Passage given —
#####
A ready-to-use tribute for any retiring great

Let's face it, there are going to be plenty of players bidding goodbye soon. This article will come in handy

Sidin Vadukut
26-Mar-2012
What if - horrors - Rahul Dravid decided to retire from international cricket?  •  Associated Press

What if - horrors - Rahul Dravid decided to retire from international cricket?  •  Associated Press

If you've been following international cricket as keenly as I have over the last few months -- and I have been following all matches involving India, and therefore Sri Lanka, very closely indeed -- then you are well aware of a crippling problem that is facing the sport.
Yes, readers, I am referring to the fact that match after match our cricketers are not getting any younger. Indeed, as each year goes by all of them, except one Pakistani, are ageing commensurately. Just five years ago Mahendra Singh Dhoni was a strapping young lad of 25. But today, alas, he is 30 years old.
There is no way cricket can stop or reverse this trend. These players will keep getting older. And this poses a nearly insurmountable challenge for cricket columnists, cricket bloggers, cricket tweeters, cricket podcasters, Indians and other well-informed cricketing experts everywhere.
Namely: how do we keep writing 3000-word essays in tribute to each of these bloody fellows as so many of them retire one by one?
This is an especially daunting challenge for Indian journalists. The Indian cricket team is on the verge of bidding farewell to two titans of the sport: Sachin Tendulkar and VVS Laxman. Writers and columnists must be dreading the prospect. Just recently they spent reams of newspaper and thousands of words gushing forth about that other great name to depart from the sport after having thanklessly toiled for years: Mazhar Majeed.
What if Laxman and Tendulkar were to retire within days, or even hours, of each other? How will the tribute-writers cope? What if Rahul Dravid, private and low profile as he is, also retires around the same time? And Virender Sehwag?
Pandemonium in the profile-writing department.
Relax, my journalistic brethren! This writer is prepared to do the heavy lifting for you. In order to lighten your burdens I have crafted a most versatile generic tribute piece that you can use for almost any Indian cricketer. All you need to do is insert the correct name and, optionally, tweak some of the scores and place names. I say optionally because the vast majority of your readers hardly remember things that happened in places like Bulawayo or Sabina Park. The experts who are aware of these minutiae, on the other hand, will be too boastful and self-important to read tributes written by other people.
My strategy is foolproof.
Please find my one-size-fits-all retirement tribute below. For the purpose of a place-holder I have used a fictional name.
#####
Required task A — According to the cricket column, which two titans of the sport is the Indian team on the verge of bidding farewell to?
#####
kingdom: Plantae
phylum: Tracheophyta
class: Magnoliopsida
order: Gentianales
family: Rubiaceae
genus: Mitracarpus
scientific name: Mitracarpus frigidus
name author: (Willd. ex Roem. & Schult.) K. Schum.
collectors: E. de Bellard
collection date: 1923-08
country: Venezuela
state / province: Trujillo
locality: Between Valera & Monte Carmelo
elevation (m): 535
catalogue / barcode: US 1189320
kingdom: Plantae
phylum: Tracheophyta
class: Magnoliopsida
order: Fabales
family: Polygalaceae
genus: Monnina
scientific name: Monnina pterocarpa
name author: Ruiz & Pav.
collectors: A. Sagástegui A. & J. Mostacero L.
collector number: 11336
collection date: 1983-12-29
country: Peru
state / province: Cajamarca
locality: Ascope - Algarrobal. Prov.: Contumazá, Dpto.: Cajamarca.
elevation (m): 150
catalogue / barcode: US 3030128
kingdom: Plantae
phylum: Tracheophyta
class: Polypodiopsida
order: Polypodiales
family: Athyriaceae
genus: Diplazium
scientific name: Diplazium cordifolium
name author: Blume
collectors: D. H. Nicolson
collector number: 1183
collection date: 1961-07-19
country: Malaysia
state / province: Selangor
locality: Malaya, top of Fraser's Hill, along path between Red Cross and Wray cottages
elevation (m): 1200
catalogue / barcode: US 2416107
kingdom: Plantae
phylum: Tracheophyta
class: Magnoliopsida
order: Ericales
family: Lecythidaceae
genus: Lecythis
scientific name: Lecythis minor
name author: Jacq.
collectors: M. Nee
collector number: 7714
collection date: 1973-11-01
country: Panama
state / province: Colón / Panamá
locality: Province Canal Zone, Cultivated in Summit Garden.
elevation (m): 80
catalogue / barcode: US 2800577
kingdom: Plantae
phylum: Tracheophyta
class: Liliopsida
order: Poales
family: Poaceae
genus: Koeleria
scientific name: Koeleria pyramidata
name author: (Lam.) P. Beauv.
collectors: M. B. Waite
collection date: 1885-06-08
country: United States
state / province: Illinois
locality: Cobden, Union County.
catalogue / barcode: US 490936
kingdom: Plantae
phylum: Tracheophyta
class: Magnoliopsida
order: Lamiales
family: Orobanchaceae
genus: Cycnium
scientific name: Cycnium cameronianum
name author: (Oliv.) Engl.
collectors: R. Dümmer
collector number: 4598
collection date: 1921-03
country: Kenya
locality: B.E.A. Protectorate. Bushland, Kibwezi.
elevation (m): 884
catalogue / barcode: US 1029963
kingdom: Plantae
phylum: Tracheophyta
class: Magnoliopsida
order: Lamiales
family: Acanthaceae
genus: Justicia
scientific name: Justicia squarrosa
#####
Required task B — In the records, reproduce the stretch that opens with the line containing "genus: Mitracarpus" and closes with the line containing "collector number: 7714", both lines included.

Correct result A — Sachin Tendulkar and VVS Laxman.

Correct result B —
genus: Mitracarpus
scientific name: Mitracarpus frigidus
name author: (Willd. ex Roem. & Schult.) K. Schum.
collectors: E. de Bellard
collection date: 1923-08
country: Venezuela
state / province: Trujillo
locality: Between Valera & Monte Carmelo
elevation (m): 535
catalogue / barcode: US 1189320
kingdom: Plantae
phylum: Tracheophyta
class: Magnoliopsida
order: Fabales
family: Polygalaceae
genus: Monnina
scientific name: Monnina pterocarpa
name author: Ruiz & Pav.
collectors: A. Sagástegui A. & J. Mostacero L.
collector number: 11336
collection date: 1983-12-29
country: Peru
state / province: Cajamarca
locality: Ascope - Algarrobal. Prov.: Contumazá, Dpto.: Cajamarca.
elevation (m): 150
catalogue / barcode: US 3030128
kingdom: Plantae
phylum: Tracheophyta
class: Polypodiopsida
order: Polypodiales
family: Athyriaceae
genus: Diplazium
scientific name: Diplazium cordifolium
name author: Blume
collectors: D. H. Nicolson
collector number: 1183
collection date: 1961-07-19
country: Malaysia
state / province: Selangor
locality: Malaya, top of Fraser's Hill, along path between Red Cross and Wray cottages
elevation (m): 1200
catalogue / barcode: US 2416107
kingdom: Plantae
phylum: Tracheophyta
class: Magnoliopsida
order: Ericales
family: Lecythidaceae
genus: Lecythis
scientific name: Lecythis minor
name author: Jacq.
collectors: M. Nee
collector number: 7714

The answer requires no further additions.